9. Ask Meaningful Questions
When the interviewer asks you whether you have any questions for them, it’s a rhetorical question. Saying ‘no’ is a sure-fire way to lose. The trick to success is to ask insightful questions that show you are seriously considering the role, that you’re ambitious and that you have a vested interest in the answers:
- [insert specific question from the interviewers CV]
- How will I be measured?
- What attracted you to the firm?
- If you could change one thing about working here, what would it be?
- What level of training does the firm provide and what opportunities are there to progress?
10. Tell Them About Your Other Interviews
It is unfortunately human nature to want what you cannot have. Don’t be afraid to say you have other interviews because it will likely make them more interested in you. Put it in perspective, if you were interviewing for a role and they said no-one else applied, would you want the job?
Just make sure the other interviews don’t raise unnecessary questions. For example, if you’re interviewing for a plumber job, don’t tell them about your interview for a tennis coach. Three other plumbing interviews is fine…
Unfortunately interview bias will always exist, however, it’s not something you have control over so don’t worry about it. Focus on the things you can control and eventually you will succeed.
Remember, interviews are a two-way street. You need to like them just as much as they do you. Your gut will probably tell you everything you need to know. Your only job is to listen to it…
What are your top interview tips?
I would say good luck but now you don’t need it.
Alex @ The Tippy Top Blog
P.S. The creature is of course, spiders! Personally I’m more afraid of snakes but hey.
P.P.S. Here’ a bunch of generic interview tips you should know. I’ve listed them all just in case one slipped your net.

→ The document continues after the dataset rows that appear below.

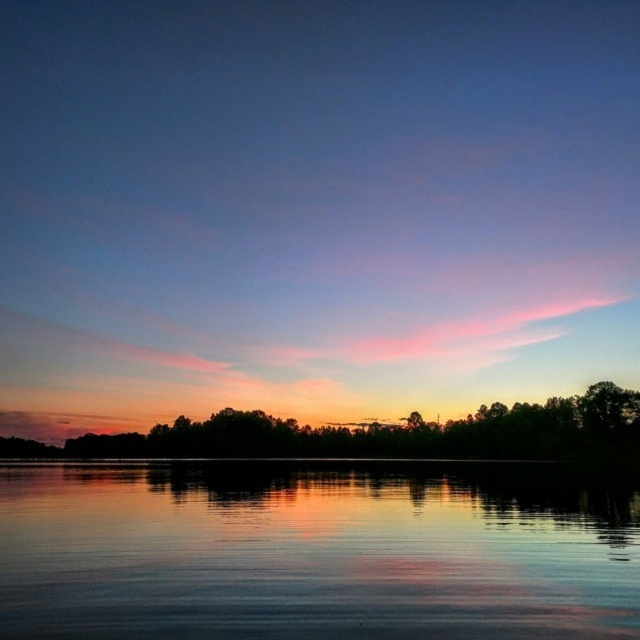
Question: Which object appears farthest from the camera in this image?

Choices:
 (A) green matte trees at center
 (B) smooth reflective water at center

Answer: (A)

Question: Is smooth reflective water at center below green matte trees at center?

Choices:
 (A) yes
 (B) no

Answer: (B)

Question: Which point appears farthest from the camera in this image?

Choices:
 (A) (451, 605)
 (B) (292, 451)

Answer: (B)

Question: Is smooth reflective water at center thinner than green matte trees at center?

Choices:
 (A) no
 (B) yes

Answer: (B)

Question: Is smooth reflective water at center positioned at the back of green matte trees at center?

Choices:
 (A) yes
 (B) no

Answer: (B)

Question: Which of the following is the closest to the observer?

Choices:
 (A) smooth reflective water at center
 (B) green matte trees at center

Answer: (A)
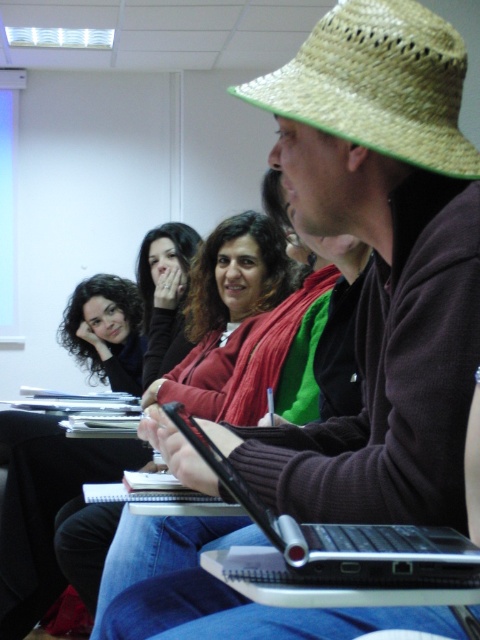
Does matte red sweater at center have a greater height compared to black plastic laptop at center?

Yes, matte red sweater at center is taller than black plastic laptop at center.

Looking at this image, who is taller, matte red sweater at center or black plastic laptop at center?

matte red sweater at center

Is point (199, 268) positioned in front of point (466, 579)?

No, it is not.

Identify the location of matte red sweater at center. The image size is (480, 640). (226, 307).

Looking at this image, is matte red sweater at center to the left of matte black hair at upper center from the viewer's perspective?

Incorrect, matte red sweater at center is not on the left side of matte black hair at upper center.

Find the location of `matte red sweater at center`. matte red sweater at center is located at coordinates (226, 307).

Locate an element on the screen. The height and width of the screenshot is (640, 480). strawhat at upper right is located at coordinates (377, 83).

Where is `strawhat at upper right`? strawhat at upper right is located at coordinates (377, 83).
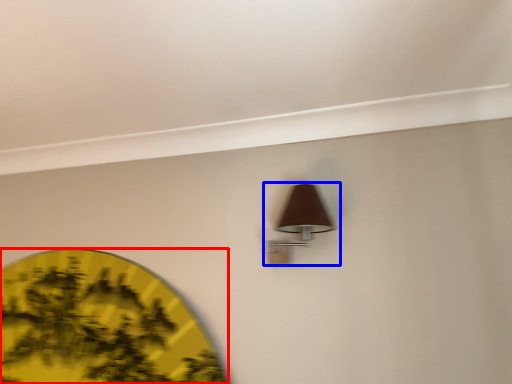
Question: Which of the following is the farthest to the observer, circle (highlighted by a red box) or lamp (highlighted by a blue box)?

Choices:
 (A) circle
 (B) lamp

Answer: (A)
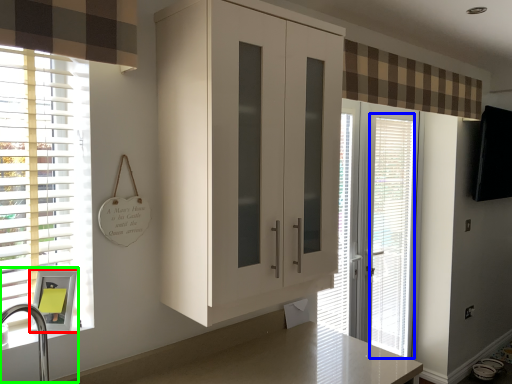
Question: Which object is the farthest from medicine cabinet (highlighted by a red box)? Choose among these: blind (highlighted by a blue box) or sink (highlighted by a green box).

Choices:
 (A) blind
 (B) sink

Answer: (A)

- Understand the interview procedure – An interview is used for a firm to determine whether you are a cultural fit and have the right skills to perform the job. It’s similarly an opportunity for you to figure out whether you want to work at the firm. The format is usually as follows:
- 10 minutes of them selling their benefits as a firm;
- 40 minutes of you selling yourself;
- 10 minutes of them selling themselves in response to your questions.

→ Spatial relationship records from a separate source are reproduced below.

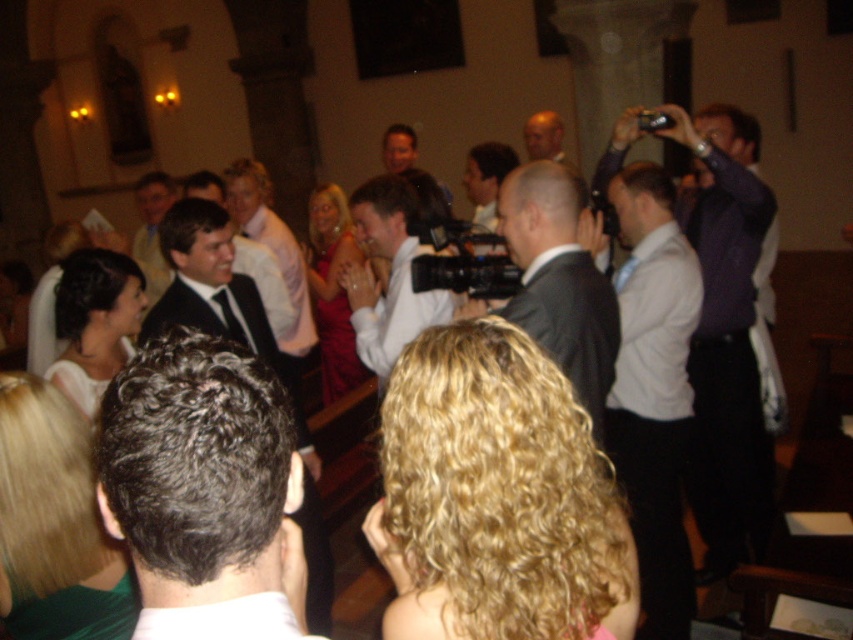
Between white satin dress at center and white satin suit at center, which one appears on the left side from the viewer's perspective?

Positioned to the left is white satin dress at center.

The image size is (853, 640). Describe the element at coordinates (94, 323) in the screenshot. I see `white satin dress at center` at that location.

Where is `white satin dress at center`? Image resolution: width=853 pixels, height=640 pixels. white satin dress at center is located at coordinates (94, 323).

Identify the location of white satin dress at center. This screenshot has height=640, width=853. (94, 323).

The width and height of the screenshot is (853, 640). Find the location of `white glossy camera at center`. white glossy camera at center is located at coordinates (387, 275).

Is point (422, 317) farther from camera compared to point (241, 173)?

No, it is not.

You are a GUI agent. You are given a task and a screenshot of the screen. Output one action in this format:
    pyautogui.click(x=<x>, y=<y>)
    Task: Click on the white glossy camera at center
    The width and height of the screenshot is (853, 640).
    Given the screenshot: What is the action you would take?
    pyautogui.click(x=387, y=275)

Can you confirm if white glossy camera at center is positioned above smooth bald head at center?

Incorrect, white glossy camera at center is not positioned above smooth bald head at center.

Who is taller, white glossy camera at center or smooth bald head at center?

Standing taller between the two is white glossy camera at center.

Who is more forward, (395, 291) or (531, 125)?

Point (395, 291) is more forward.

Locate an element on the screen. This screenshot has width=853, height=640. white glossy camera at center is located at coordinates (387, 275).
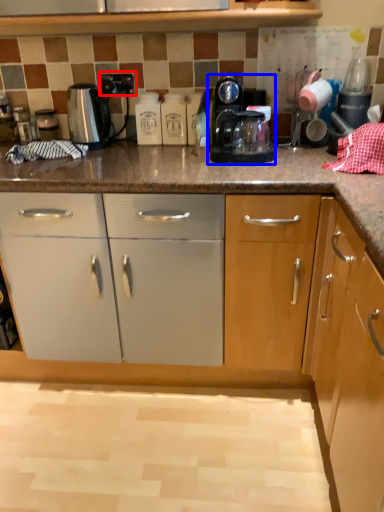
Question: Which object appears farthest to the camera in this image, electric outlet (highlighted by a red box) or home appliance (highlighted by a blue box)?

Choices:
 (A) electric outlet
 (B) home appliance

Answer: (A)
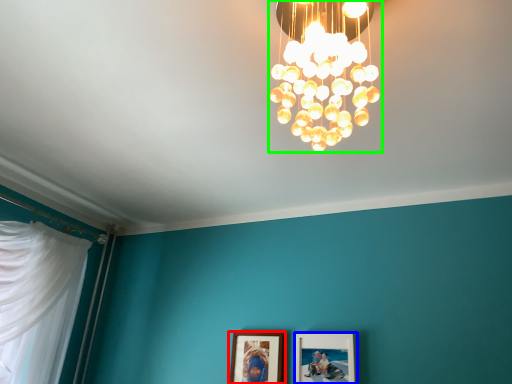
Question: Which is nearer to the picture frame (highlighted by a red box)? picture frame (highlighted by a blue box) or lamp (highlighted by a green box).

Choices:
 (A) picture frame
 (B) lamp

Answer: (A)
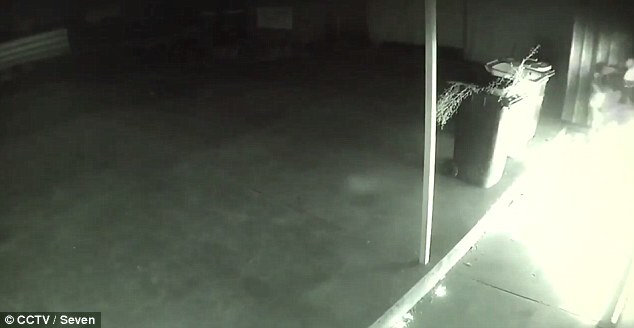
Identify the location of pillar. (428, 71).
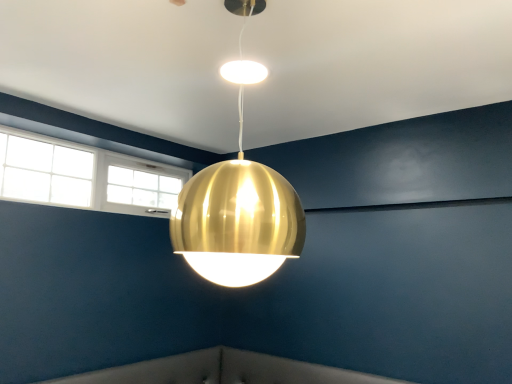
Question: In terms of height, does white glass window at upper left look taller or shorter compared to gold metallic sphere at center?

Choices:
 (A) tall
 (B) short

Answer: (B)

Question: Is point (187, 173) positioned closer to the camera than point (250, 195)?

Choices:
 (A) closer
 (B) farther

Answer: (B)

Question: Based on their positions, is white glass window at upper left located to the left or right of gold metallic sphere at center?

Choices:
 (A) left
 (B) right

Answer: (A)

Question: Is gold metallic sphere at center taller or shorter than white glass window at upper left?

Choices:
 (A) tall
 (B) short

Answer: (A)

Question: Which is correct: gold metallic sphere at center is inside white glass window at upper left, or outside of it?

Choices:
 (A) inside
 (B) outside

Answer: (B)

Question: Visually, is gold metallic sphere at center positioned to the left or to the right of white glass window at upper left?

Choices:
 (A) right
 (B) left

Answer: (A)

Question: From a real-world perspective, is gold metallic sphere at center above or below white glass window at upper left?

Choices:
 (A) above
 (B) below

Answer: (B)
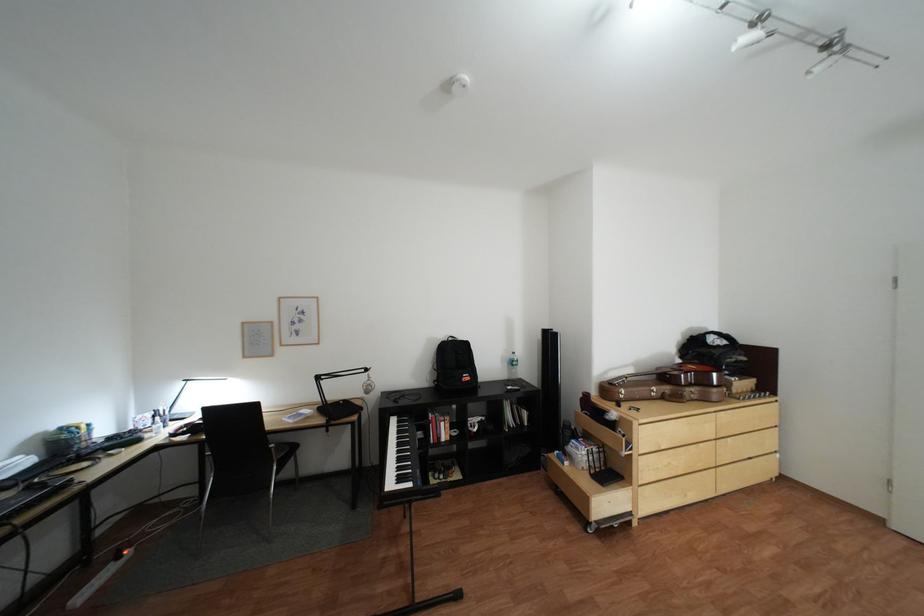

- Arrive at the right time – 10 minutes before is perfect. 20 minutes is too early may annoy your interviewer.
- Don’t ask for coffee/tea – They are maybe going to be your manager, not your barrister. Get a coffee before hand and just ask for water in the interview in case you start getting cotton-mouth.
- First impressions count – Shine your shoes, press your outfit, smile, give a firm handshake.
- Use people’s names – If you’ve read the book, you’ll know its everyone’s favourite word!
- Watch your non-verbal communication – Maintain eye contact, don’t lean on the table etc.
- Leave on a high – Again, smile, thank the interviewers for their time, give a firm handshake, maintain eye contact and stay enthusiastic no matter how you felt the interview went.